RECORD EXTRACTS:
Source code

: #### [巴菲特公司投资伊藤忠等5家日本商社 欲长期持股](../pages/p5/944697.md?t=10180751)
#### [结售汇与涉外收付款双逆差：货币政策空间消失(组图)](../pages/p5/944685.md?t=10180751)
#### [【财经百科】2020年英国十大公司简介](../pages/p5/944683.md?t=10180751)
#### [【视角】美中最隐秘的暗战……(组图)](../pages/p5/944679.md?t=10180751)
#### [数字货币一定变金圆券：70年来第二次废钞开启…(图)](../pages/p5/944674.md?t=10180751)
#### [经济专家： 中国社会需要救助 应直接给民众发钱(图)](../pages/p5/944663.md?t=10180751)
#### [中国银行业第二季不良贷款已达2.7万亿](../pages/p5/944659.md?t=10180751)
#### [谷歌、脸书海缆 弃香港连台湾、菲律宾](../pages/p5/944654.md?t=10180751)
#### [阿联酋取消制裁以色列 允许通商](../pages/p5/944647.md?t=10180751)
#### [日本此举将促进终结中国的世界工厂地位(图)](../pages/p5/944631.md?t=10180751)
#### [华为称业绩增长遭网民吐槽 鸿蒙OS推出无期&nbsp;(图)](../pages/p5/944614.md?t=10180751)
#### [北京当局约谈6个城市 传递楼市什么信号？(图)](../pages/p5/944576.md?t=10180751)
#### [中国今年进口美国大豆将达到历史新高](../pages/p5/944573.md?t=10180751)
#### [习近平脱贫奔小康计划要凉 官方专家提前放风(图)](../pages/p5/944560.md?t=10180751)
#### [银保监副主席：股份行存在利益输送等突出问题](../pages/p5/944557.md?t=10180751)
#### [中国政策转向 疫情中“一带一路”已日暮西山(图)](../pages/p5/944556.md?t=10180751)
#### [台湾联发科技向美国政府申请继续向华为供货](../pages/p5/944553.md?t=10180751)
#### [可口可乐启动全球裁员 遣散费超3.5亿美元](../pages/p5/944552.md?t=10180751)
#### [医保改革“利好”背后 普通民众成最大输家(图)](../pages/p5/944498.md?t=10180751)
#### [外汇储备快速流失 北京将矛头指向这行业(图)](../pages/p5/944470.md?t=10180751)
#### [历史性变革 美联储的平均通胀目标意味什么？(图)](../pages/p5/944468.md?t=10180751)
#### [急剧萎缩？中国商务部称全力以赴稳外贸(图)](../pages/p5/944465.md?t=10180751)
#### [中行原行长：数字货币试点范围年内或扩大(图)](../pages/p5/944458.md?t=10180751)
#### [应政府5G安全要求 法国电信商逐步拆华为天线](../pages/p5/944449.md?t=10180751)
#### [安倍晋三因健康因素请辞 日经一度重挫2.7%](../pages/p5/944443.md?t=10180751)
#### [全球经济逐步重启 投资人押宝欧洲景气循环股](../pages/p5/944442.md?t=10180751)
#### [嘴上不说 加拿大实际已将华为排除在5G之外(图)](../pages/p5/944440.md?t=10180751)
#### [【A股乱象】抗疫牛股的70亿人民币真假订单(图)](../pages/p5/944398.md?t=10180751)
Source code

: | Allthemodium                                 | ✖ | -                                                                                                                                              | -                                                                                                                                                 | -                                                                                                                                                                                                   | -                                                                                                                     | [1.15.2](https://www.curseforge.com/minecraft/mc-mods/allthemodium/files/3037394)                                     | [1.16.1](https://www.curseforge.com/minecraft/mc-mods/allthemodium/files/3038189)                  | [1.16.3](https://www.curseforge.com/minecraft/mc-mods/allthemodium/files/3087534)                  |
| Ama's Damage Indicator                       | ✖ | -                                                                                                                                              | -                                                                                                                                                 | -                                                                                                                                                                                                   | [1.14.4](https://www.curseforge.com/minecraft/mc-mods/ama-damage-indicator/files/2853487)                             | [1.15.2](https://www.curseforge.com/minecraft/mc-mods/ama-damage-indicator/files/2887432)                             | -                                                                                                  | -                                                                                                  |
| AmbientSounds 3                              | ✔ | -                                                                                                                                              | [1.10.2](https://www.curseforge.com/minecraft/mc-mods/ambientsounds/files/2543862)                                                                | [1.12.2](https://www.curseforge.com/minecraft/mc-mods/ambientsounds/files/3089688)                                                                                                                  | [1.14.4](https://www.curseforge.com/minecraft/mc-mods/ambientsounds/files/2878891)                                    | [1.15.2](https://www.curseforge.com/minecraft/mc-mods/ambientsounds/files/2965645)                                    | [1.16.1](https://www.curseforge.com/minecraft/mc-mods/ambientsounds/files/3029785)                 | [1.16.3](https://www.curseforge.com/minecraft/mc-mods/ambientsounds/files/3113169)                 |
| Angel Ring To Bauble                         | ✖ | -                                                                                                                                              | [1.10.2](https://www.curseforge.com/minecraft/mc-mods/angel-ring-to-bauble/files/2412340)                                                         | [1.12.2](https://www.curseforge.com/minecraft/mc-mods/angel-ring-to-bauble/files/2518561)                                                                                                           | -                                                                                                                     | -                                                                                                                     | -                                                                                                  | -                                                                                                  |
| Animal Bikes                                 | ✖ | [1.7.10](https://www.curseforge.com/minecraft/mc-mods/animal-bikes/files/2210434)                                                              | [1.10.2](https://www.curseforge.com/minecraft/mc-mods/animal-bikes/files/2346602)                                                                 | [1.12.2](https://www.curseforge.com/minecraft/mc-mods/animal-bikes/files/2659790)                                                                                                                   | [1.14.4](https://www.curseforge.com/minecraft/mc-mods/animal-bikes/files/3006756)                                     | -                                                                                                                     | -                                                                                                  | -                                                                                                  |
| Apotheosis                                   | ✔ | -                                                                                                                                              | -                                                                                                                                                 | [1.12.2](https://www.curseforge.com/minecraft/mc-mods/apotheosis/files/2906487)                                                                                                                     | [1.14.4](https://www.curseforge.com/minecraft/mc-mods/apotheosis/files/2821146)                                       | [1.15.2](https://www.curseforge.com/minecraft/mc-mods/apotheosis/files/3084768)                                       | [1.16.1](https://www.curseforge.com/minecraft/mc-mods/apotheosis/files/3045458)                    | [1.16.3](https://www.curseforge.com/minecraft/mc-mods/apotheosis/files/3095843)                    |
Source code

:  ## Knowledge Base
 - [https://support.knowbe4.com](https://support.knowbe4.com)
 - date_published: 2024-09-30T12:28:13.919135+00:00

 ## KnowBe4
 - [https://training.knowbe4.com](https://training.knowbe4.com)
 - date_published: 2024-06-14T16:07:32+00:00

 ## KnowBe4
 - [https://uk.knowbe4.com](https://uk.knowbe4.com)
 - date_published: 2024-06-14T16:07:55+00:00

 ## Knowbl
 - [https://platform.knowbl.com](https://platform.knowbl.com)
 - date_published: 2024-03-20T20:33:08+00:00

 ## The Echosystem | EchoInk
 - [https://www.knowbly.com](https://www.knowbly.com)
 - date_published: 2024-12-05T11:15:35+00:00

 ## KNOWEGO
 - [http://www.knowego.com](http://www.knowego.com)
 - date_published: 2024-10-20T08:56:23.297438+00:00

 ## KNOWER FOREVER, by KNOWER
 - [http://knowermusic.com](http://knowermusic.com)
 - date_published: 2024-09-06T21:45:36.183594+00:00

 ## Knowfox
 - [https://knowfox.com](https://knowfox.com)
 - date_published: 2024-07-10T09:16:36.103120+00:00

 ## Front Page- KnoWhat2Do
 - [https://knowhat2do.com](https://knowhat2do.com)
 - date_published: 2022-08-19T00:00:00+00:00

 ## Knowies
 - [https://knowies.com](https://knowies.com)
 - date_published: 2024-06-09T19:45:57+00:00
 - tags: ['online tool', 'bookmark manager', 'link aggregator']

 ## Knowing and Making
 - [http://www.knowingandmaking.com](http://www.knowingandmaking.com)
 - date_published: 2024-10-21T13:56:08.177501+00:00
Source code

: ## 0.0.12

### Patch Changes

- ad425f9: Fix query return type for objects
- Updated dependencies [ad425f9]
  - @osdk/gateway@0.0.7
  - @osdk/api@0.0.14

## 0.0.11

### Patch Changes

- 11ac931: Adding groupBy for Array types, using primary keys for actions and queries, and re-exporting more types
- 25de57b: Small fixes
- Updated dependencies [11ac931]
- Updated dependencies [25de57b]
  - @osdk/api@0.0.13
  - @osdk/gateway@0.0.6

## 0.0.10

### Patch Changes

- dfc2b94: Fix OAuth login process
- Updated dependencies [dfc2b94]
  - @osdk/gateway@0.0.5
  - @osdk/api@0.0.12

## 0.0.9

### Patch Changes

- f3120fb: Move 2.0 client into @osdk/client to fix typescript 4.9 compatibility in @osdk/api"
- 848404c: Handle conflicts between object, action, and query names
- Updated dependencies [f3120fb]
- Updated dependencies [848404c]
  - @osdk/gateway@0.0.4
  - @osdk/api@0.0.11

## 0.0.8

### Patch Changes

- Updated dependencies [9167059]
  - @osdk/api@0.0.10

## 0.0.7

WORK REQUIRED: Transcribe the entries above word for word, from the first line through the line containing "#### [日本此举将促进终", and nothing else.

OUTPUT OF THE TASK:
Source code

: #### [巴菲特公司投资伊藤忠等5家日本商社 欲长期持股](../pages/p5/944697.md?t=10180751)
#### [结售汇与涉外收付款双逆差：货币政策空间消失(组图)](../pages/p5/944685.md?t=10180751)
#### [【财经百科】2020年英国十大公司简介](../pages/p5/944683.md?t=10180751)
#### [【视角】美中最隐秘的暗战……(组图)](../pages/p5/944679.md?t=10180751)
#### [数字货币一定变金圆券：70年来第二次废钞开启…(图)](../pages/p5/944674.md?t=10180751)
#### [经济专家： 中国社会需要救助 应直接给民众发钱(图)](../pages/p5/944663.md?t=10180751)
#### [中国银行业第二季不良贷款已达2.7万亿](../pages/p5/944659.md?t=10180751)
#### [谷歌、脸书海缆 弃香港连台湾、菲律宾](../pages/p5/944654.md?t=10180751)
#### [阿联酋取消制裁以色列 允许通商](../pages/p5/944647.md?t=10180751)
#### [日本此举将促进终结中国的世界工厂地位(图)](../pages/p5/944631.md?t=10180751)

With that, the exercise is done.